An interesting correction to the problem was made by Notehound at: http://boards.fool.com/otuber-video-of-hitting-pedestrian-33019570.aspx
The Uber car in this video obviously does not have its high-beam headlights on, even though it is not approaching a car coming in the opposite direction.
   At 40 MPH, even a drowsy driver like the lady behind the wheel of this Uber car could have slammed on the brakes or veered around the pedestrian if the high beam headlights had been in use.
   If self-driving cars cannot auto-dim and illuminate high-beam headlights and stop or steer around a slow-moving pedestrian at 40 MPH, there is no way they are safe enough to be used on any road where deer or dogs may be crossing the road at night.
   Someone at Uber needs to be programming in "high beam/low beam headlight switches," as well as a simple "deer detection system" - or there will be plenty of collisions on a daily basis as soon as self-driving cars are turned loose on most of the country where animals roam.


It occurs to me that an additional problem we are facing is that anything new demands perfection even though it may be considerably better than the present. Now testing of self-driving cars is on hold in one company because one of their cars killed a pedestrian crossing a street outside the crossing lines. If we demand zero deaths from self-driving cars, we will never have them. But what if self-driving cars result in 50% fewer deaths (My guess is that even in their current state, they will do better than this). Wouldn't that be a worthwhile advance? Wouldn't a cut from 30,000 deaths per year to 15,000 be an advance?

It could be that there is a limit to technological advances that are tolerated.

On automated hamburger flipping, suppose that 1 out of a thousand hamburgers are not cooked enough to kill toxins so that someone dies. Will this sort of thing kill such automation?

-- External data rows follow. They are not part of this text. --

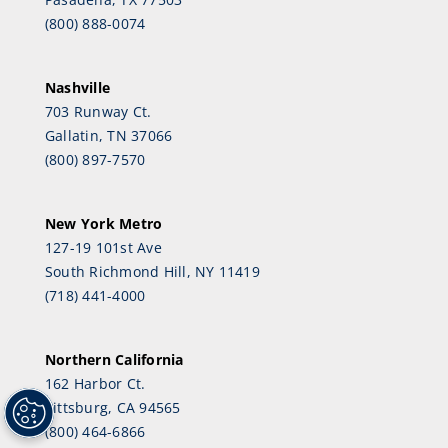
(800) 888-0074
Nashville
703 Runway Ct.
Gallatin, TN 37066
(800) 897-7570
New York Metro
127-19 101st Ave
South Richmond Hill, NY 11419
(718) 441-4000
Northern California
162 Harbor Ct.
Pittsburg, CA 94565
(800) 464-6866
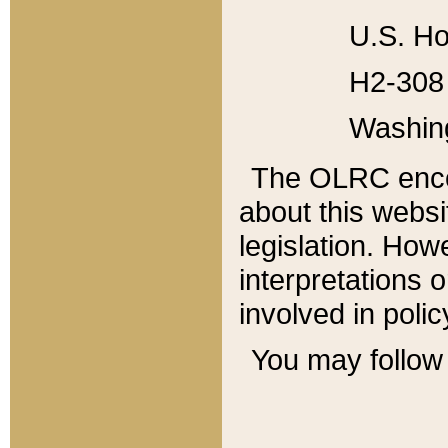
U.S. Ho
H2-308 
Washin
The OLRC enco
about this websi
legislation. Ho
interpretations o
involved in poli
You may follow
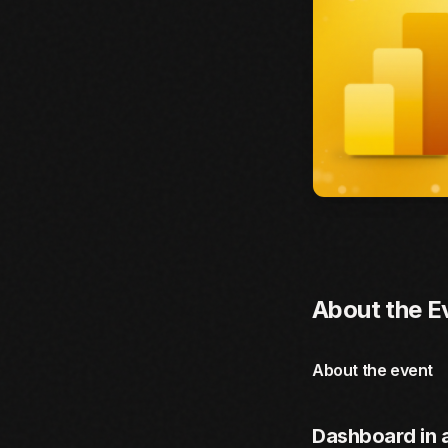
About the E
About the event
Dashboard in 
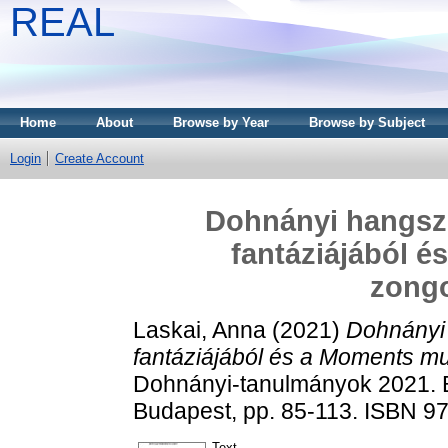
REAL
Home
About
Browse by Year
Browse by Subject
Login
Create Account
Dohnányi hangsze
fantáziájából 
zongo
Laskai, Anna
(2021)
Dohnányi 
fantáziájából és a Moments mu
Dohnányi-tanulmányok 2021. 
Budapest, pp. 85-113. ISBN 9
Text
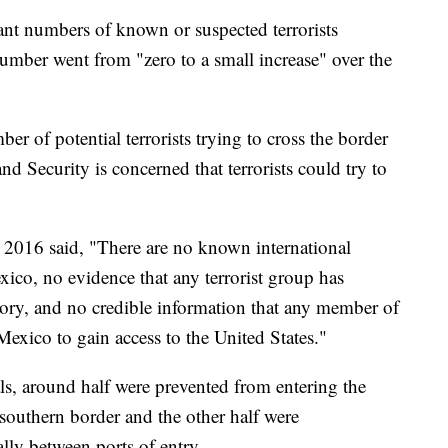
icant numbers of known or suspected terrorists
number went from "zero to a small increase" over the
ber of potential terrorists trying to cross the border
 Security is concerned that terrorists could try to
r 2016 said, "There are no known international
exico, no evidence that any terrorist group has
itory, and no credible information that any member of
Mexico to gain access to the United States."
s, around half were prevented from entering the
e southern border and the other half were
lly between ports of entry.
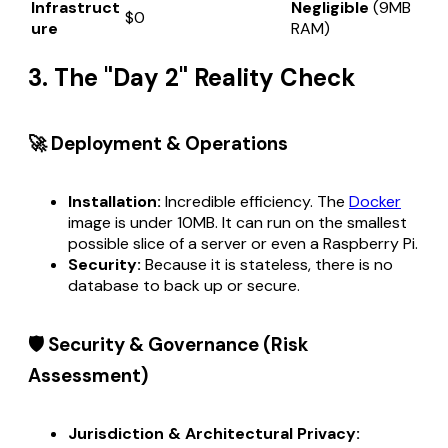
Infrastruct
Negligible
(9MB
$0
ure
RAM)
3. The "Day 2" Reality Check
🚀 Deployment & Operations
Installation:
Incredible efficiency. The
Docker
image is under 10MB. It can run on the smallest
possible slice of a server or even a Raspberry Pi.
Security:
Because it is stateless, there is no
database to back up or secure.
🛡️ Security & Governance (Risk
Assessment)
Jurisdiction & Architectural Privacy:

I don't know the answer but there seems to be a trend that we go back to the Good Old Days of the 1950s. That is where our president would like to take us (revitalize steel when we produce more than 80 MILLION tons a year now and aluminum that was more expensive). His chief of staff likes that idea too of the age when women were treasured, though he himself just trashed a woman Representative. Back to the age of no woman being beaten by a drunk husband and an age that was ushered in by the Berlin blockade and contained the Hungarian uprising and Sputnik showed that the Soviets had the intercontinental missile.

I lived through that age and I was terrified. That romantic view of the 1950s never was.